Reducing waste through charcoal briquette production

The Department of Environment and Natural Resources (DENR)  is conducting a massive advocacy on reducing waste through its charcoal briquetting program that will at the same provide alternative livelihood and conserve forest resources.

Bonifacio A. Apura, regional executive director of DENR XI said they had introduced the technology to different sectors in the community saying that it generated good results although a lot of work still has to be done.

With the volume of garbage that is being produced and using the technology he said these waste products could be converted into charcoal of better quality.

He said the DENR charcoal is a solid fuel dervied from carbonized leaves, twigs, stem and other farm and urban wastes and compacted into briquettes.  The charcoal is easy to ignite and burns completely in at least 50 minutes.

He said with this charcoal it can lessen wood charcoal consumption of poultry farms, households and other domestic businesses. Every year these charcoal users consume about 5.4 metric cubic meters of fuel wood from the forest and woodlands or an equivalent of 1.35 million metric tons of charcoal.  And for every ton of briquettes produced, about 88 trees are conserved.

Citing comnparative analysis of the type of charcoal required per household he said for a day’s cooking of three meals would need 3.5 kilograms of ordinary charcoal, 2.01 kg of DENR non-crbonized charcoal and 1.69 kg of DENR carbonized charcoal.

Part of the plan is the setting up of P2 million fund for the acquisition of eight complete set of charcoal briquettor that will be deployed in the different provinces of Davao Region although Apura did not give details yet as to how this will be carried out.

But he said they are looking at the volume of waste for instance in Davao City for durian shells that during peak season just go to the garbage pile. These waste materials when carbonized and converted into charcoal could supply the demand of charcoal here.

He also said that tons and tons of buko shells are also being thrown as waste and the excesses of bananas including the trunks could also be a good source that are abundant in Davao del Norte.

Meanwhile Engr. Santiago R. Baconguis, chief science research specialist of DENR Manila who talked on Fueling Biogas during the 9th Recyclable Collection Event held Tuesday at SM City Entertainment Plaza revealed that for a day’s barbecue about 2 million trees are cut to supply the charcoal requirement.

“Using charcoal briquettes for barbecue will save us from cutting of trees and these happens in December where the demand of these kind of food including lechon manok is high,” he said.

He admitted that although charcoal briquette is now produced in the Philippines, these products are not yet patronize domestically even as he said that big groceries are already selling the product.

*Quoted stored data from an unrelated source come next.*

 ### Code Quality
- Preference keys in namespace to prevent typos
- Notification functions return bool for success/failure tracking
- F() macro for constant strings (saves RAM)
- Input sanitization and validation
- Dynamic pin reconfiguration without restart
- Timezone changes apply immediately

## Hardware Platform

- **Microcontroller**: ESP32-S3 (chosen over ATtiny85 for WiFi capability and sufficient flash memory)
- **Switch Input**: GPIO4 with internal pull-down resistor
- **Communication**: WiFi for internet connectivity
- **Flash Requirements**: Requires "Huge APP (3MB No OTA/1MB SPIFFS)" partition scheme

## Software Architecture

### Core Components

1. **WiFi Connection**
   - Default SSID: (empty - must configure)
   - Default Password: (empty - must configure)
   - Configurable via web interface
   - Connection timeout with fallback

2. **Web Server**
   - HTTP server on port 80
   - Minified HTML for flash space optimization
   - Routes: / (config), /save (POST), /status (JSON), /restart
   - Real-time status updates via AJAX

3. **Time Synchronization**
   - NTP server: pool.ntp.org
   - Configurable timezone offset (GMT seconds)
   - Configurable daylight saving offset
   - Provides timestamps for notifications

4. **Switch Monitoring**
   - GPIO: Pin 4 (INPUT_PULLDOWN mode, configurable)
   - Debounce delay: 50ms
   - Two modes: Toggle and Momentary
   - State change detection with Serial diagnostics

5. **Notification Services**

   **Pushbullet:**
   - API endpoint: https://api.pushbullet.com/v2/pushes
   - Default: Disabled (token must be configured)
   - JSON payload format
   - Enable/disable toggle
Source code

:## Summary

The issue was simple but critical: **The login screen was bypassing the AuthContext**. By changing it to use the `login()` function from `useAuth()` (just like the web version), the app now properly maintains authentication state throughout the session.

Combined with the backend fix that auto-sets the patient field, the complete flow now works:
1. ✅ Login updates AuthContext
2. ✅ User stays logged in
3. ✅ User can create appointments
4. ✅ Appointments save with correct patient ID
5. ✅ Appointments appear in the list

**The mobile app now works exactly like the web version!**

The supply he said is not that big locally because most of our producers export their products to international market in Korea, Japan, Bruneir, US, Europe and Saudi Arabia.

In the export market it is sold equivalent to P40 to P50 per kilo while locally it is sold at P25 per kilo and this could already meet the cooking need of a household for one day.

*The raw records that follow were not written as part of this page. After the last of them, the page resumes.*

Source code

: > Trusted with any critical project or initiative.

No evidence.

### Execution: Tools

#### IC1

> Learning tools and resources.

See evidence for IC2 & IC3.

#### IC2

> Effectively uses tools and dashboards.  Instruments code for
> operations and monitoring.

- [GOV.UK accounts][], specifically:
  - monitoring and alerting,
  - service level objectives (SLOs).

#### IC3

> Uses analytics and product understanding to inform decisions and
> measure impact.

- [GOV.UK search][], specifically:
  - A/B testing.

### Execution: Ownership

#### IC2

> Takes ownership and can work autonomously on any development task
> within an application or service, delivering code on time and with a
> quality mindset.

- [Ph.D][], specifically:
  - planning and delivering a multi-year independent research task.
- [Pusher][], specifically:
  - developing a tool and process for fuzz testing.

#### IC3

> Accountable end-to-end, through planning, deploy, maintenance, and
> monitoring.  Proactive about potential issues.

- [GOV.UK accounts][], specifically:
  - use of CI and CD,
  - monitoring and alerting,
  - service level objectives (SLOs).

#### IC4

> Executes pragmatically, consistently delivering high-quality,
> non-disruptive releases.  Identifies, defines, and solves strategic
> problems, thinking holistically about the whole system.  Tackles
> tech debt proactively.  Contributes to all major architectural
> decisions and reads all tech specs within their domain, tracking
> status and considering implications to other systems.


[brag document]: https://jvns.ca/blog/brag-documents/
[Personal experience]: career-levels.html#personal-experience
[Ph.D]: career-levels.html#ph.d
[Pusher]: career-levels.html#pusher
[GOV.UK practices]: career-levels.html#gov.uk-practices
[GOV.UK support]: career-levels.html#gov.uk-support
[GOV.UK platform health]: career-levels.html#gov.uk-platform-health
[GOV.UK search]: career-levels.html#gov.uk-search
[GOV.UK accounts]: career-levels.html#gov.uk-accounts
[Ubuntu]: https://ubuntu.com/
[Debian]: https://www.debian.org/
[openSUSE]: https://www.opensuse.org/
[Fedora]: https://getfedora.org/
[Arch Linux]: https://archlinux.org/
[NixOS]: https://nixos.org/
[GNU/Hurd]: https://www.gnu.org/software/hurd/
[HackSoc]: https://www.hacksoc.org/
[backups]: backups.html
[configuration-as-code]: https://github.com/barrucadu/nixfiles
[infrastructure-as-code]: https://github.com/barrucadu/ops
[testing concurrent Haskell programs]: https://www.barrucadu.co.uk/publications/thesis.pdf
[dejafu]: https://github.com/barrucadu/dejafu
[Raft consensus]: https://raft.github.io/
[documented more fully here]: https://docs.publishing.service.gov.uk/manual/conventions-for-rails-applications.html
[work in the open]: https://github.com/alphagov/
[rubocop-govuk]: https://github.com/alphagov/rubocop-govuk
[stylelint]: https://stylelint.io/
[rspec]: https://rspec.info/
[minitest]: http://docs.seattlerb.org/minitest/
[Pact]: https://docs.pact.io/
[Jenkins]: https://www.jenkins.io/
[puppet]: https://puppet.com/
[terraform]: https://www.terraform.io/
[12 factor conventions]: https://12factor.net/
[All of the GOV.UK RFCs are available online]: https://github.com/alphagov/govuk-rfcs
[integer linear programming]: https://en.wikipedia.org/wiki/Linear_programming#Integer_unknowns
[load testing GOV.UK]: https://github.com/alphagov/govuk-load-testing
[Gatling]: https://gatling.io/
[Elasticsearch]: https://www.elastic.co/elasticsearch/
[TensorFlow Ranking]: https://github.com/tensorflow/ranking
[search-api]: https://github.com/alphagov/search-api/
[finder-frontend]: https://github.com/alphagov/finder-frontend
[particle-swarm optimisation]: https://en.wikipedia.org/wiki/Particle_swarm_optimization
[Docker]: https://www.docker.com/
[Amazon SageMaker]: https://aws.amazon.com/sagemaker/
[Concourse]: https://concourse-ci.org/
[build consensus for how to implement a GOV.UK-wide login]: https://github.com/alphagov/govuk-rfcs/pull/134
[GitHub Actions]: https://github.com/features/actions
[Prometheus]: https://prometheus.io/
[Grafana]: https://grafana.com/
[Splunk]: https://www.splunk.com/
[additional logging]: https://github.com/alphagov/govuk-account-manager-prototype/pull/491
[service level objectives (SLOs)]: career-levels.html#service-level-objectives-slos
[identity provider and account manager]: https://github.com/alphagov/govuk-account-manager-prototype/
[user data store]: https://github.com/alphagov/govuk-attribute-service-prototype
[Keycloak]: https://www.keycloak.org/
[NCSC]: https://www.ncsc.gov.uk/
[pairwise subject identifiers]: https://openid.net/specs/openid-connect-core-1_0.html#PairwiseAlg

Banconguis also said that there are eight exporters in Davao for the charcoal briquette while total number of exporters in the country numbered to about 20.

On the other hand a non-government organization in General Santos City has adopted the technology where it produces charcoal briquette and supply the product to the local market.

Jeryl G. Andraje, holistic development facilitator of Share An Opportunity Philippines (SAOP) said that one worker could produce 60 to 70 kilos per day and the supply is being distributed within General Santos City and South Cotabato.

He said the local market there are already aware of the product and in fact they got orders from local buyers of not less than 100 kilos per week per client.

He said what they like about the livelihood opportunity is that it can reduce waste and at the same time help preserve the environment.